Tara Gearheart started working remotely when she was an inside sales rep at HubSpot. After 60 days of training, she was able to work at home twice a week. That bumped up to three days at home and two in the office after the birth of her daughter. About two years later, with daughter number two on the way, she launched her own company, tMedia Consulting. Since working from home had been going so well, she continued the set up. Now she goes out for client meetings and spends one day a week at a co-working location.
What were the challenges for you when you first started working from home?
I didn't set boundaries. Every room in my house became a pseudo workroom. That was bad for a lot of reasons. I never had a relaxing place. I started associating not only my office but also my living room and kitchen and everywhere else with work. I finally realized that I had to set build boundaries, so we set up a defined home office with a door. I also had to figure out how to work with an office mate. My husband works from home occasionally too. At first, we had side by side desks, but when the baby came and he was around more, we changed it up so we each had one side of the room. You have to experiment and figure out what makes sense.
Why did you decide to keep working at home?
After my first daughter was born, I realized I could never work 9 to 5 in an office again. There was too much time wasted on commuting and chit chat in between meetings. I am way more productive when I'm on my own in the office.
How did you manage working at home when you had babies in the house?
We hired a nanny to help when they were little. Now, it's a combination of school and babysitters.
With so much going on how do you make it work?
I rely heavily on a calendar. I've always been super organized and cognizant of time. When I was working in radio, we would always have a 15-minute leeway and I've learned to build that in. At Hubspot, if a meeting was scheduled for 1 to 2, it would end at 1:55 so you could get to the next one. I became aware of what you can get done in 15 or 30 minutes or an hour. And I use that to plan the day. My scheduling includes the children. I get up at 5:15 am and do some work before they get up. Then I get them ready, and off we go. There is either school or a nanny. Starting around 3 p.m., we have family time until 7 p.m., when they go to bed. Then I will have some time with my husband and sometimes do a little more work. I try to schedule out two weeks at a time so I can put in major projects, deadlines and client leads. I avoid having fire drills due to a lack of planning.

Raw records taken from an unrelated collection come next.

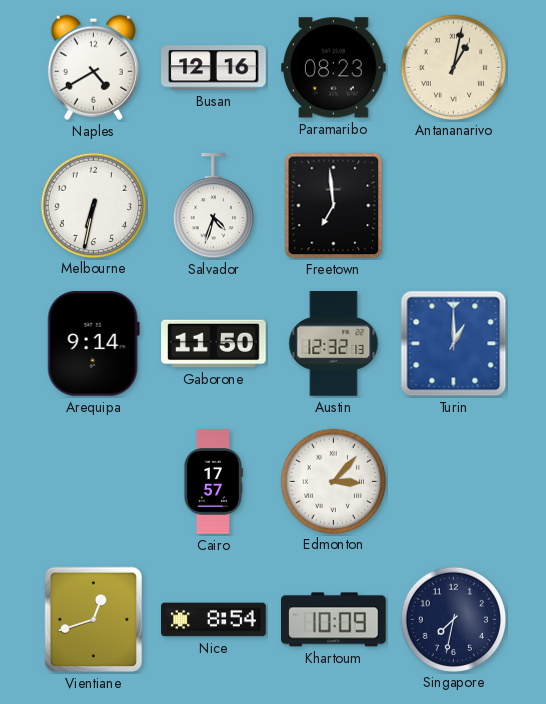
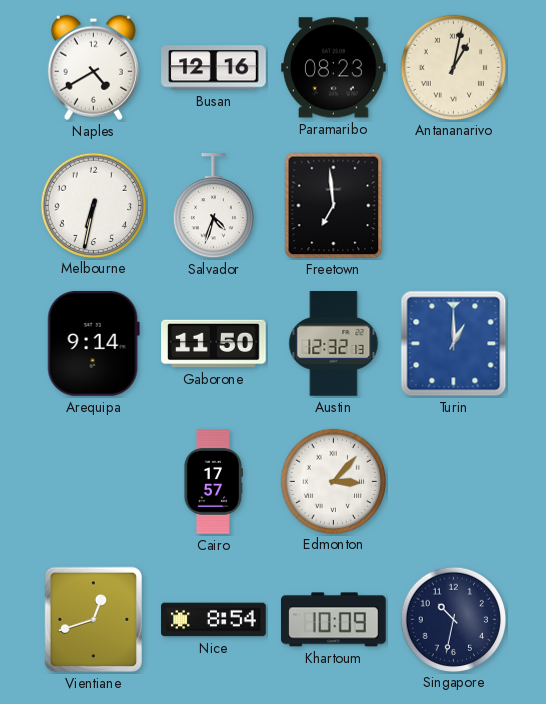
Singapore: 7:32 -> 10:32
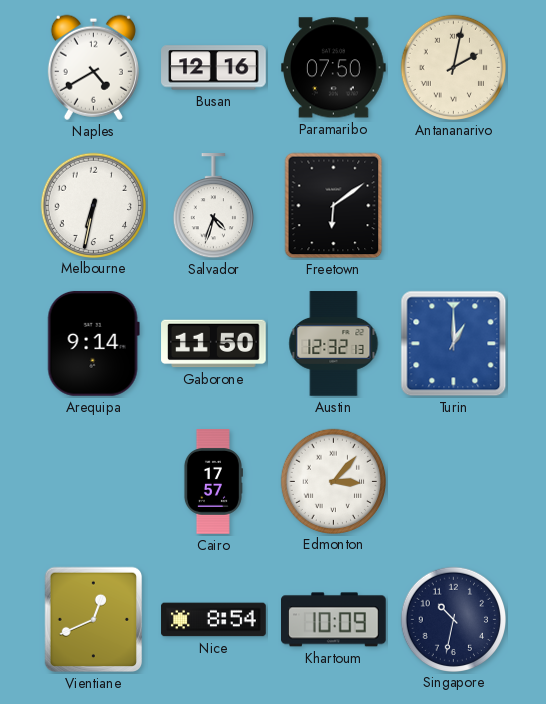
Paramaribo: 08:23 -> 07:50
Antananarivo: 1:02 -> 2:02
Freetown: 6:59 -> 6:09
Vientiane: 12:42 -> 12:41
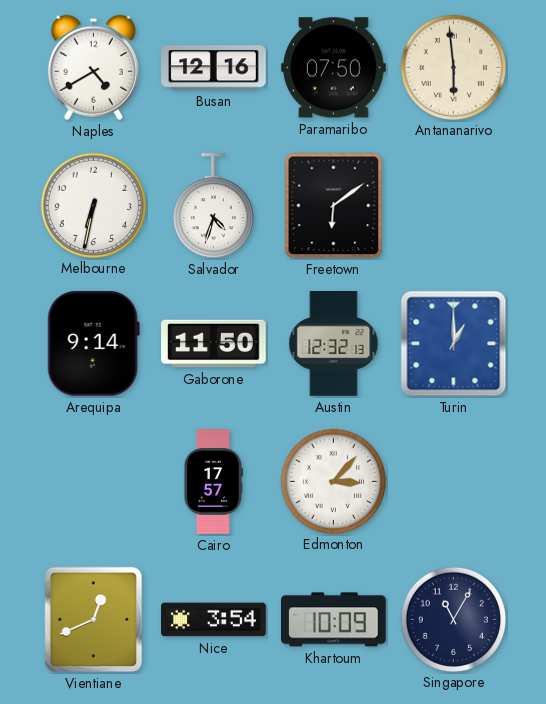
Antananarivo: 2:02 -> 5:59
Nice: 8:54 -> 3:54
Singapore: 10:32 -> 11:05
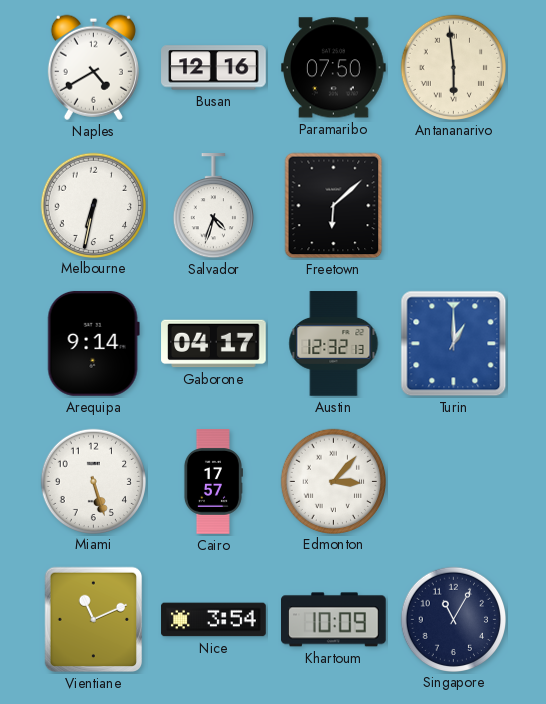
Freetown: 6:09 -> 6:08
Gaborone: 11:50 -> 04:17
Miami: none -> 5:27
Vientiane: 12:41 -> 11:11
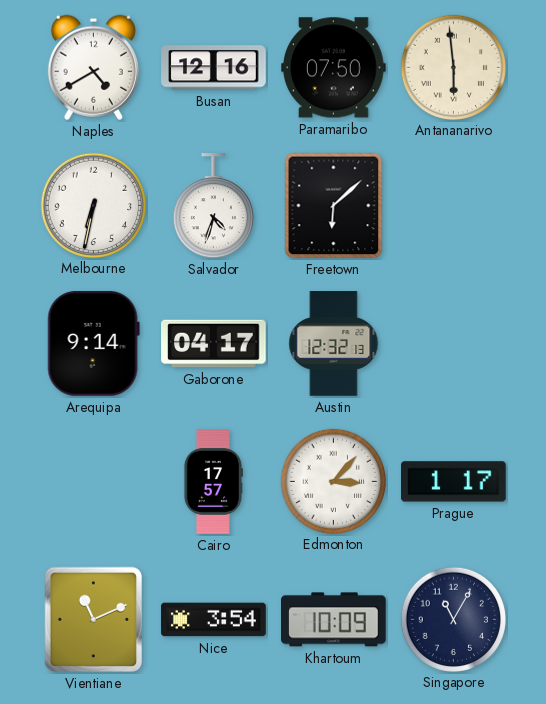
Turin: 1:00 -> none
Miami: 5:27 -> none
Prague: none -> 1:17
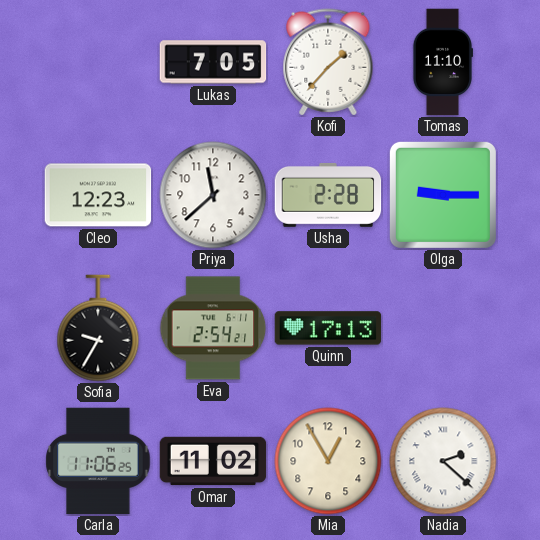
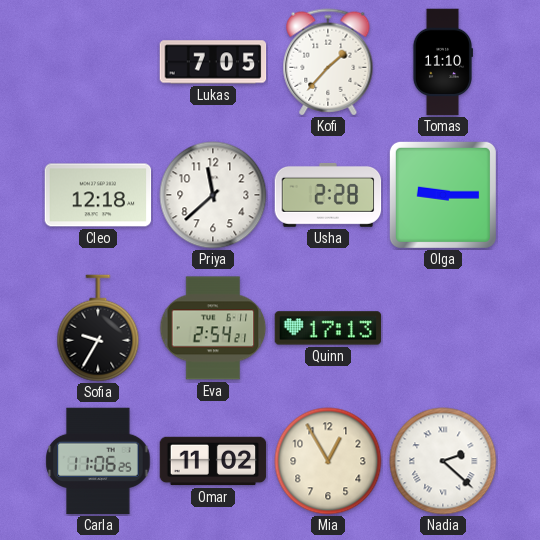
Cleo: 12:23 -> 12:18
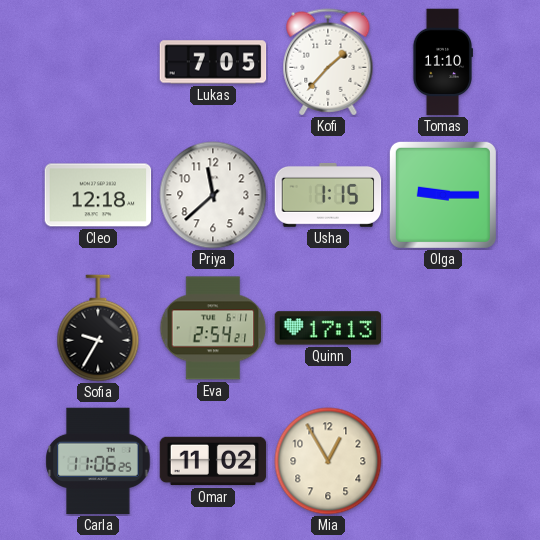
Usha: 2:28 -> 1:15
Nadia: 2:22 -> none
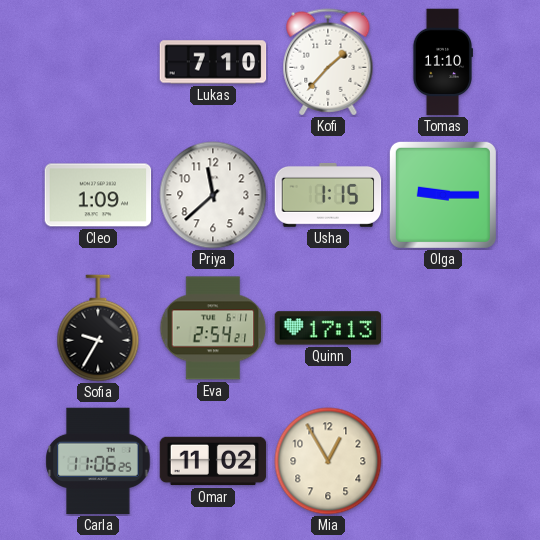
Lukas: 7:05 -> 7:10
Cleo: 12:18 -> 1:09
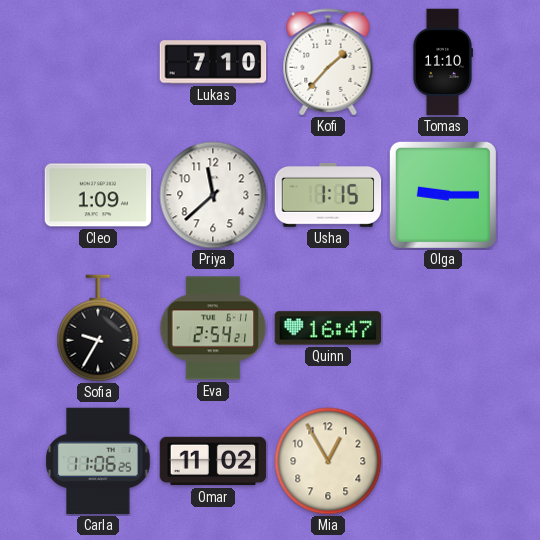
Quinn: 17:13 -> 16:47
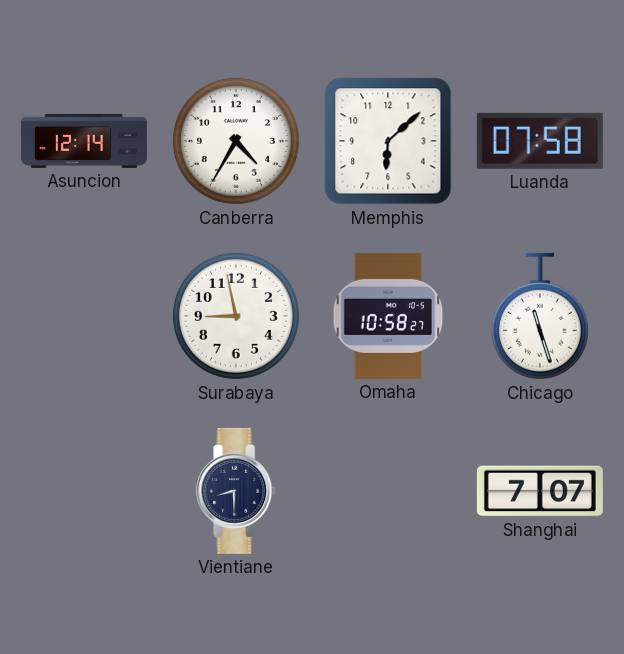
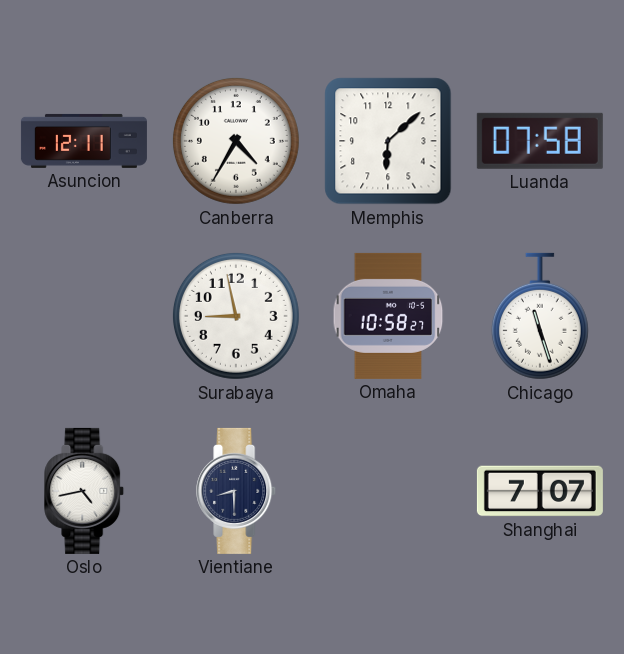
Asuncion: 12:14 -> 12:11
Oslo: none -> 4:43
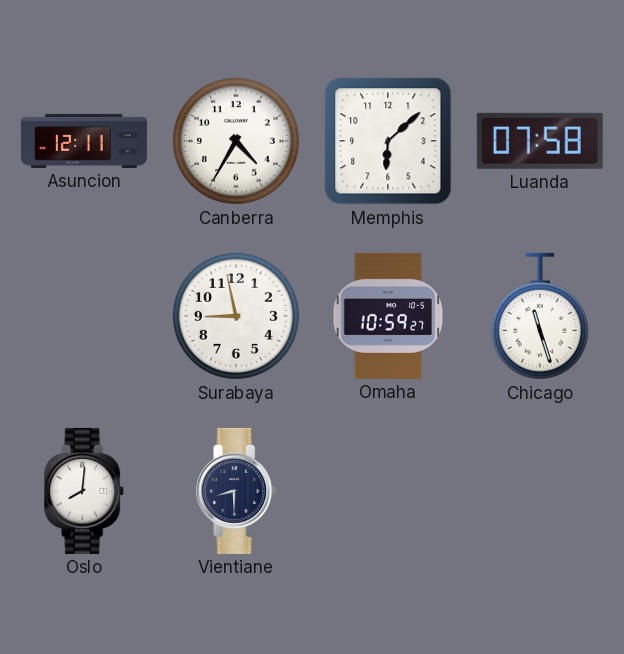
Omaha: 10:58 -> 10:59
Oslo: 4:43 -> 8:01
Shanghai: 7:07 -> none
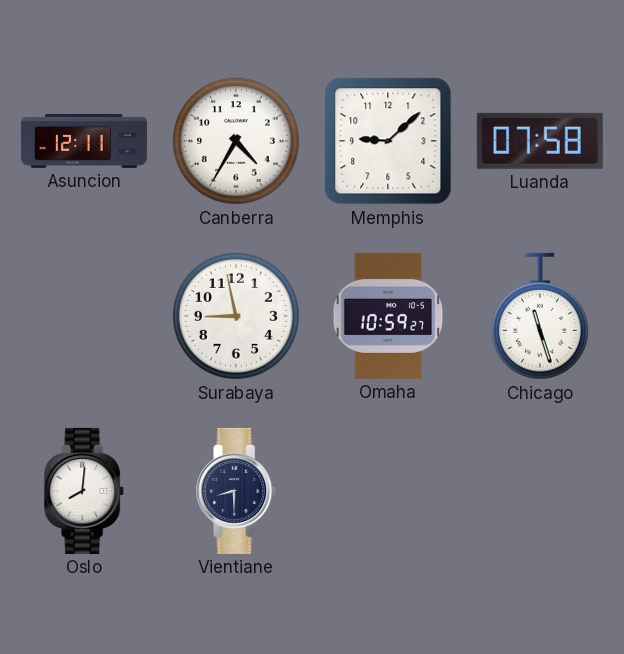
Memphis: 6:08 -> 9:08
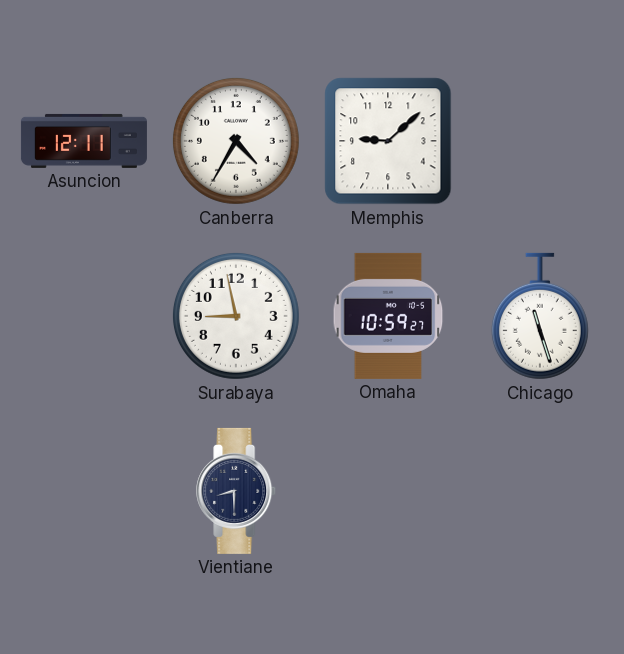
Luanda: 07:58 -> none
Oslo: 8:01 -> none
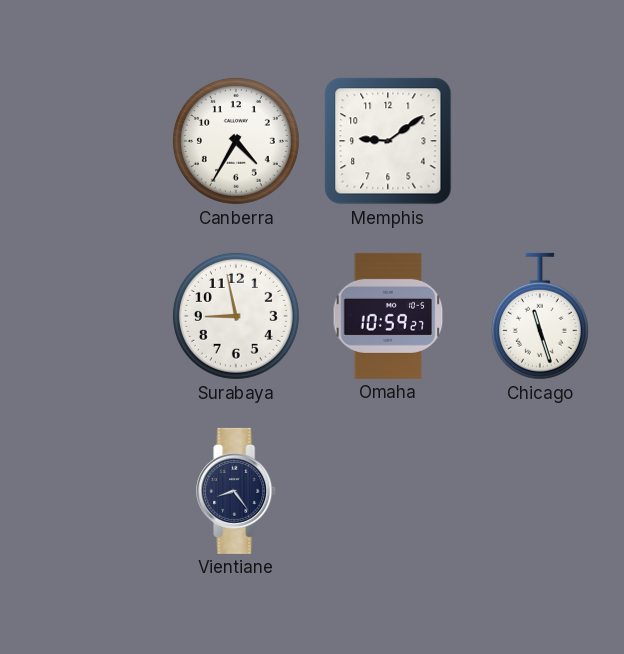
Asuncion: 12:11 -> none
Memphis: 9:08 -> 9:09
Vientiane: 8:30 -> 8:24
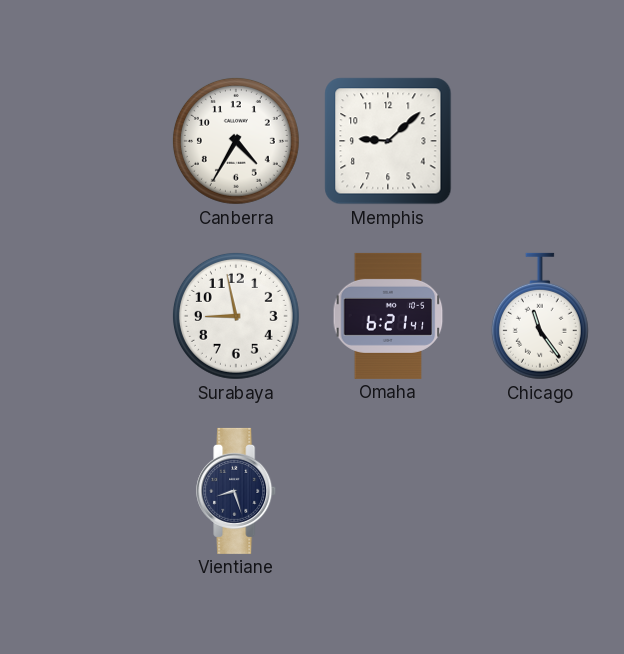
Memphis: 9:09 -> 9:08
Omaha: 10:59 -> 6:21
Chicago: 11:27 -> 11:24
Vientiane: 8:24 -> 8:27
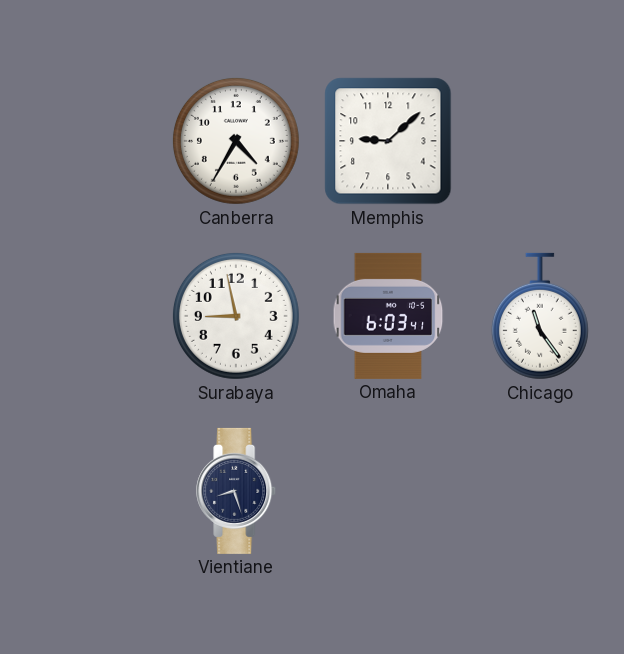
Omaha: 6:21 -> 6:03
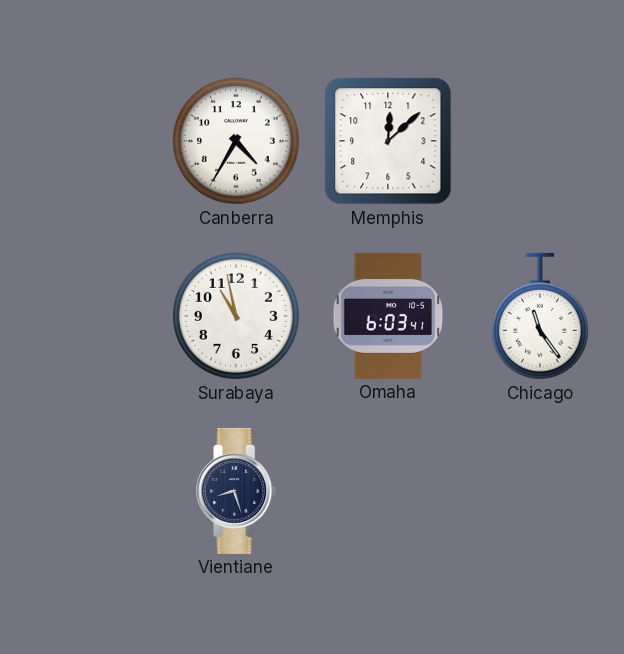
Memphis: 9:08 -> 12:08
Surabaya: 8:58 -> 10:58
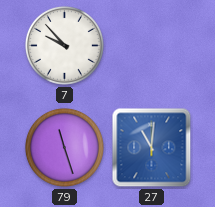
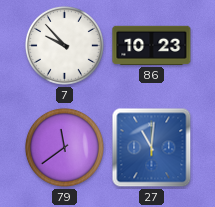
86: none -> 10:23
79: 11:27 -> 11:39
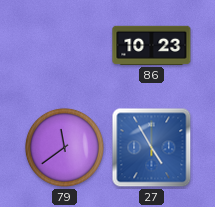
7: 9:53 -> none
27: 11:01 -> 4:55
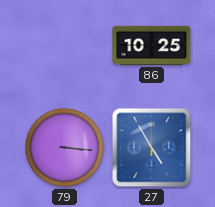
86: 10:23 -> 10:25
79: 11:39 -> 3:16
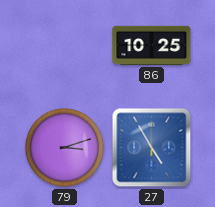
79: 3:16 -> 3:12
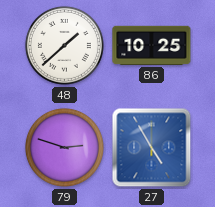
48: none -> 1:38
79: 3:12 -> 2:48
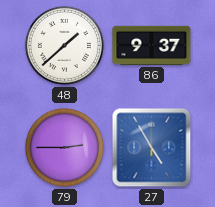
86: 10:25 -> 9:37
79: 2:48 -> 2:45
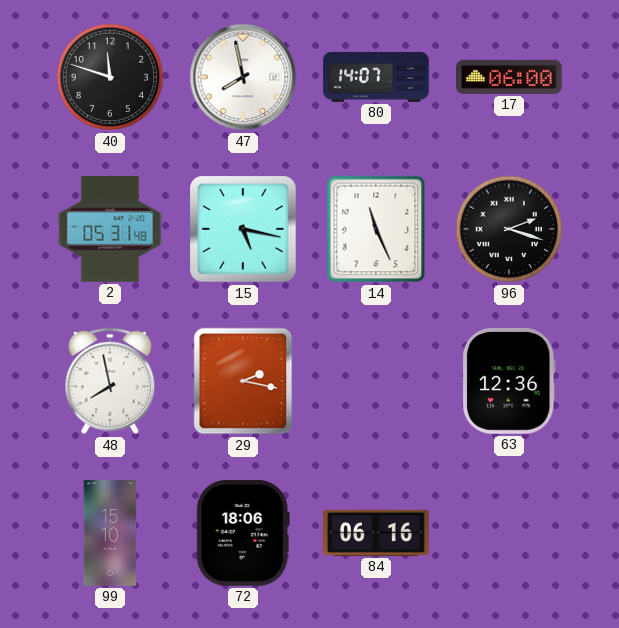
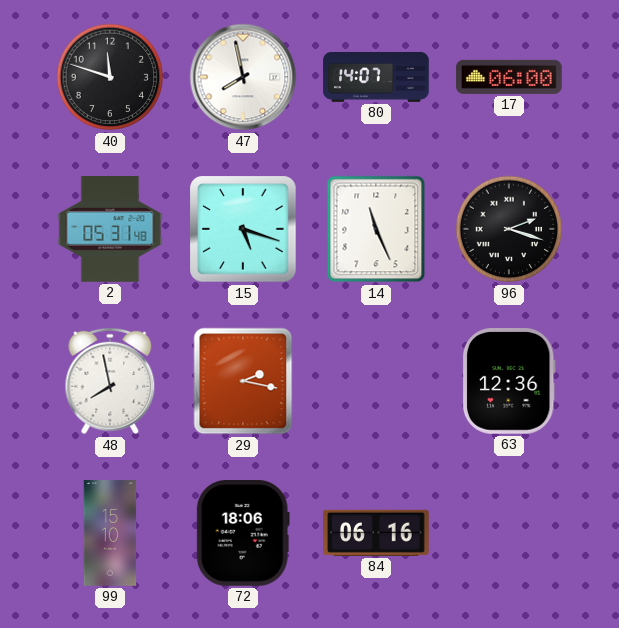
15: 5:17 -> 5:18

Why did you decide to do a day of co-working when you have such a great home office?
I don't like being confined to my house all day. Plus, I like the team environment and the group camaraderie at inc.ubate. I like engaging with my peers. You may not see the same person every time you go, but over time you get to know them, and they become a good referral network.
Have you worked out at other places?
I have worked at cafes, it's a decent option. But I really like the library. It's a great option because there are people around but it's quiet. I also like parks. I'll find a picnic table and use my portable hotspot. It's great to be outside.
What advice do you have?
You have to be disciplined. Working from home doesn't mean playing hooky and watching Lifetime. If you want your peers, your boss and your clients to take you seriously, you have to work like you are in the office. It's a mindset really. You may be in your yoga pants, but that doesn't mean relaxing and not getting things done. If you are on a team and working from home, make sure you are communicating with people on a channel like Slack. Make connections, utilize other people's brainpower, they can give you insights into the challenges you are facing. And, they need you too. Even if you're not eyeball-to-eyeball, you need that network of people. Be organized. And, be really conscious of time management. If you're new to working from home, be clear about what you're doing during the day. Keep a log. It sounds tedious, but it will help in the long run.